— Лев Александрович, как вы восприняли те перемены в кинематографе и в своей жизни, которые произошли после V съезда кинематографистов?
— Я бы не хотел, чтобы мои высказывания наложились на то, что я перестал быть первым секретарем, кандидатом и депутатом. Тем более что я и сам понимал: из секретарей должен уйти, уступить место, и был в полном удовольствии от того, что смог наконец это сделать.
— И не было сожаления об утраченной власти?
— Нет... никакой особенной власти у меня никогда не было, а та, которую я ценю, осталась при мне, и я совершенно свободен от сожалений по поводу утраченного кресла. <...>
— Вам не по душе пассивность государства, но ведь мы уже знаем, что такое чрезмерная активность государства в сфере культуры, знаем, как художники становятся заложниками этой активности. Что я вам рассказываю... Вот вы дважды просили об освобождении от секретарства и дважды смирялись с отказом. Выходит, годами занимались не своим делом? Как это объяснить?
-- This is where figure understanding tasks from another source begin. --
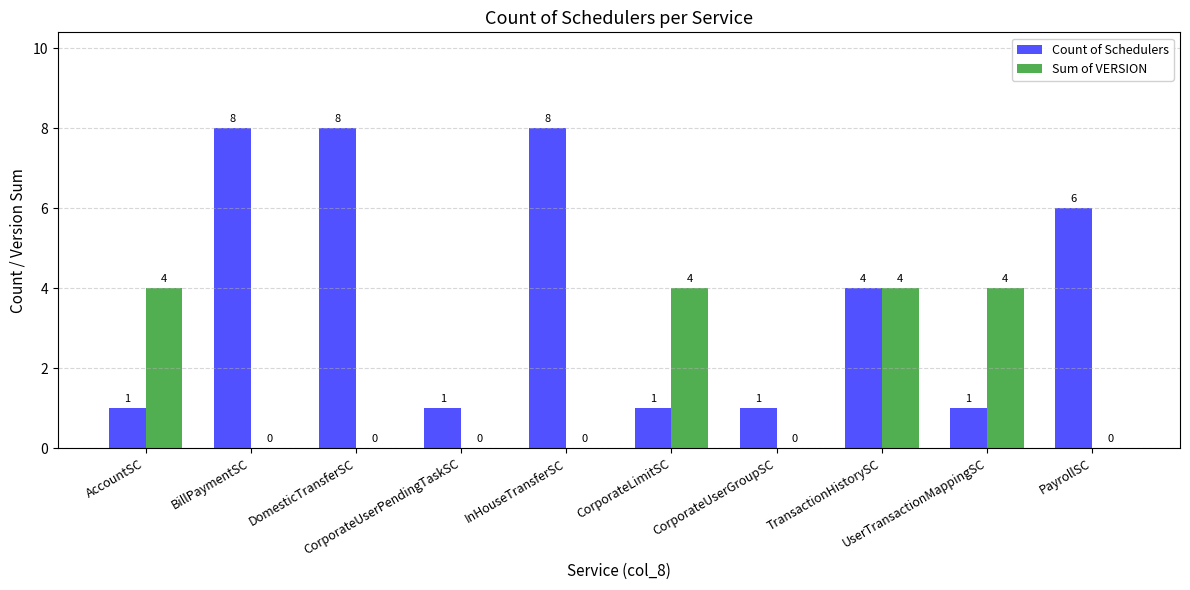

How many series are shown in this chart?

2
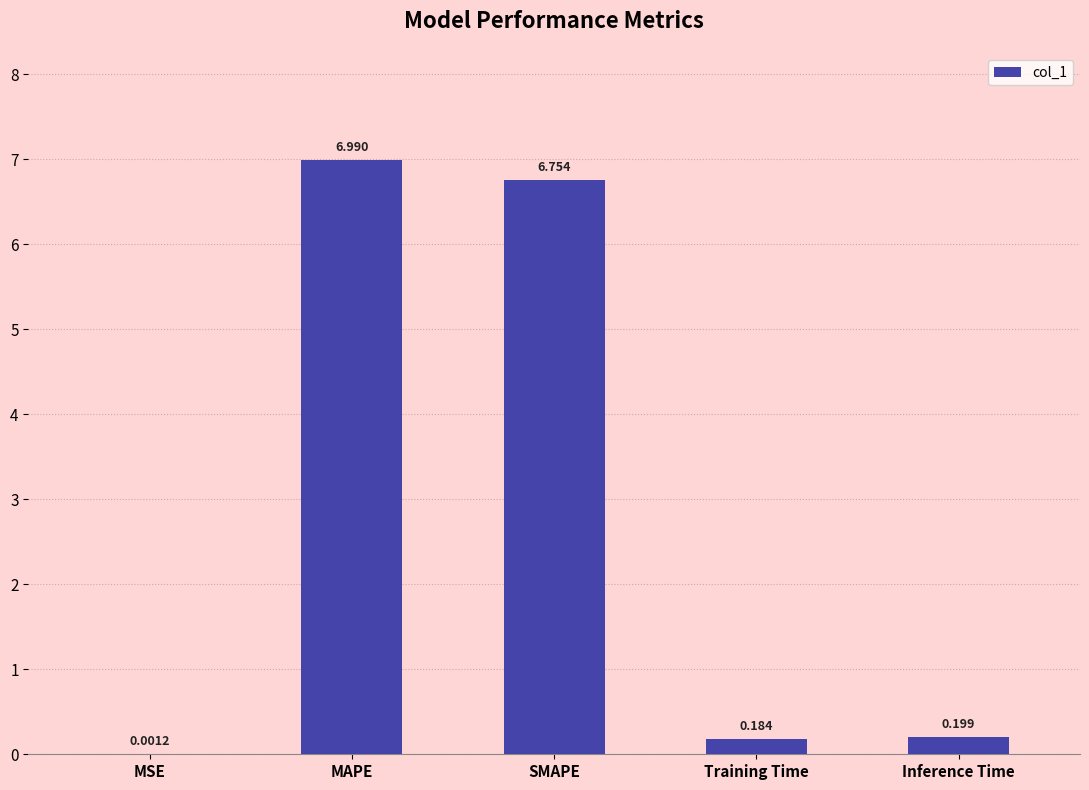

Where is the data nearest to the value 3?

Inference Time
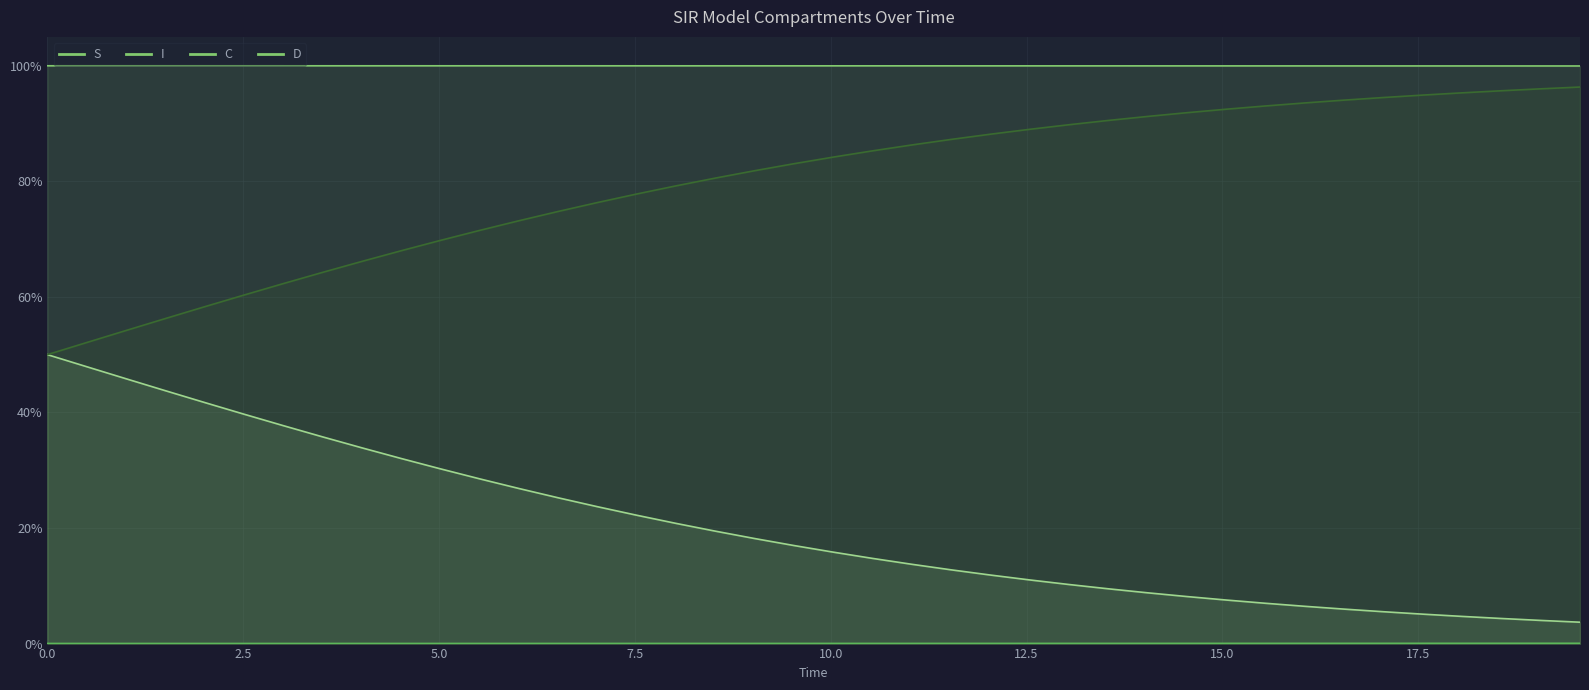

Rank the series by their maximum value, from lowest to highest.

I, C, D, S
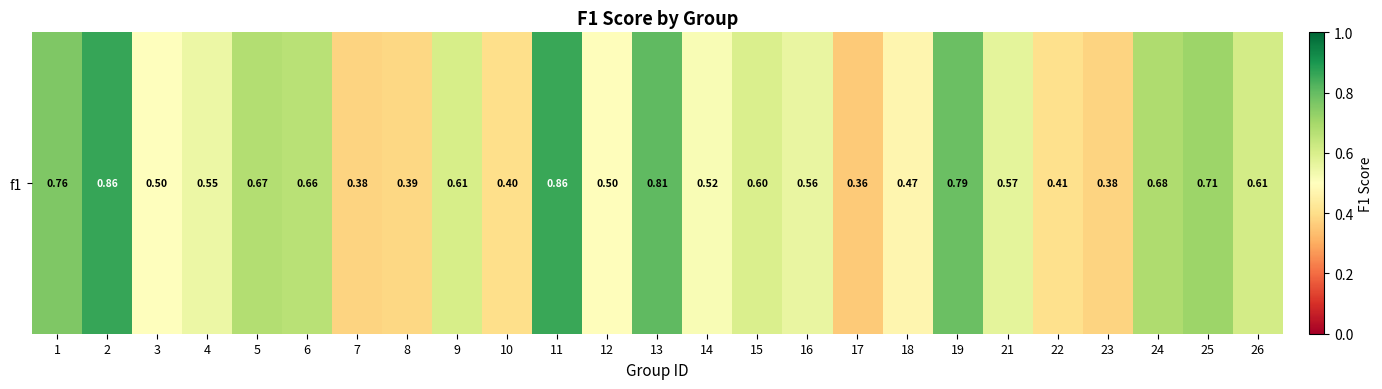

The chart shows a value of 0.4 at 8. True or false?

True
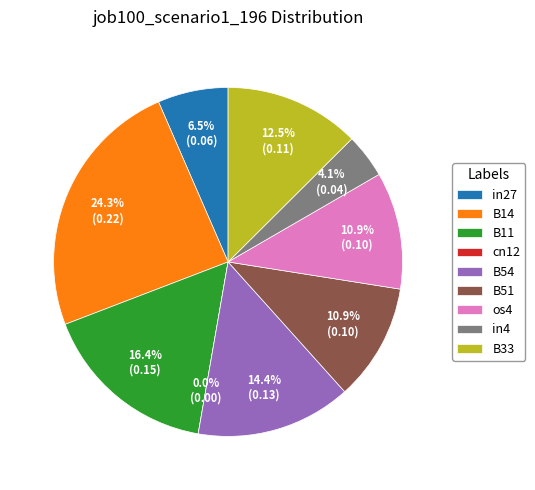

How many slices are in this pie chart?

9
— Привычка к исполнению долга, если хотите. <...>
— Лев Александрович, вы практически не участвуете в общественной жизни. После V съезда вы, если не ошибаюсь, ни разу не появились в союзе на Васильевской?
— Не хочу. Несколько раз меня приглашали. Однажды я даже пришел на один из пленумов, но так до зала и не добрался. Понимаете, если я появлюсь, это будет акция. Да и что мне там делать, права качать, что ли?
— Но у вас же есть свое отношение и к тому, что сейчас происходит в Союзе кинематографистов, почему бы вам его не высказать, тем более когда с вами хотят посоветоваться?
— Конечно, мне обидно, что Дом творчества в Пахре остался недостроенным, что «Болшево» вот-вот рассыплется. Знаете, у нас на студии стоял стол в стиле рококо. Стоял, стоял и вдруг рухнул. Ножки подкосились. Так вот и «Болшево». Жалко, что нет денег, что рвут друг у друга кабинеты. Но я не считаю возможным вмешиваться. Чтобы не вносить в нынешние разбирательства нотку злорадства: «А вот при мне все было не так...» Тут есть некий нюанс. <...>
— Скажите, а как вы сами относились к системе, когда она еще существовала? Она вам казалась нормальной? Многим ведь она казалась совершенно неприемлемой...
— Мы все принимали правила игры, которые были в основе этой системы, и если кто-то будет вам теперь говорить, что это не так, не верьте. Была студия с определенной субординацией и дисциплиной. А когда говорили, что вот этого снимать не надо, это воспринималось не так, как теперь. С огорчением, даже со скрежетом зубовным, но тем не менее как должное или неизбежное. Постепенно мы привыкли, научились радоваться маленьким, может быть, даже наивным, с сегодняшней точки зрения, открытиям и победам. Я не хочу сейчас рассуждать, было это хорошо или плохо — это было. <...>
— А нет ли у вас такого чувства, что и на этот раз вместе с крушением режима из жизни безвозвратно ушло что-то важное?
— Для меня этот вопрос немного легкомысленный. Ушло не «что-то важное», ушла жизнь, значительная ее часть. И как бы ни оценивали теперь эту жизнь со стороны, она была прожита — со всеми ее потерями (как минимум я не снял пять картин), со всеми ее постижениями — иногда, что и говорить, печальными. Как этот конкретный человеческий опыт соотнести с политическими формулировками?.. Не знаю. Реальные жизненные переживания плохо подходят к газетным клише. У них разная природа.
А если по-газетному, то все правильно, процесс в основном нормальный. Меня только шокируют новые обещания, что завтра будет лучше. Завтра — не будет. Но я хотел бы дожить до времени, когда будет...
Кулиджанов Л. Я свободен от сожалений // Искусство кино. 1993. № 1.